Segment Start: Text shown

2. Machine Learning Paradigm

In the past years, computer scientists developed a wide variety of algorithms particularly suited to prediction. Among these we cite: Nearest Neighbor Classification, Neural Nets, Ensembles of Trees and Support Vector Machines. These machine learning (ML) methods are easier to implement and perform better than the classical statistical approaches.

Statistical approaches to model fitting, which have been the standard for decades, start by assuming an appropriate data model witch parameters are then estimated from the data. By contrast, ML avoids starting with a data model and rather uses an algorithm to learn the relationship between the response and its predictors. The statistical approach focuses on issues such as what model will be postulated how the response is distributed, and whether observations are independent. By contrast, the ML approach assumes that the data-generating process is complex and unknown, and tries to learn the response by observing inputs and responses and finding dominant patterns [1-2].

The machine learning workflow is described in Figure 1:

Figure 1: Machine learning workflow

Machine Learning focuses on what is being predicted, the model’s ability to predict well and how to measure prediction success.

Segment End: Text shown

Answer these questions from the machine learning paradigm text:
1. Which four algorithms does the text cite as suited to prediction?
2. What do statistical approaches to model fitting start by assuming?
3. What three things does machine learning focus on?

Segment Start: Supplied material

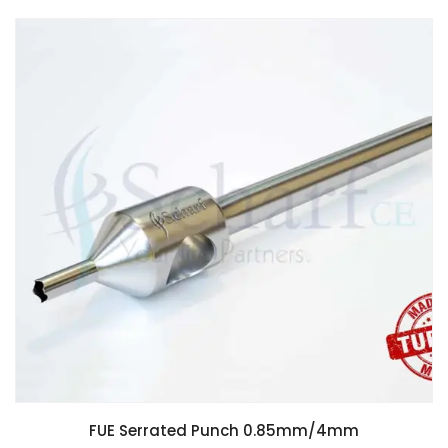
FUE Serrated Punch 0.85mm/4mm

Segment End: Supplied material

Written solution:
1. Nearest Neighbor Classification, Neural Nets, Ensembles of Trees and Support Vector Machines.
2. An appropriate data model.
3. What is being predicted, the model's ability to predict well and how to measure prediction success.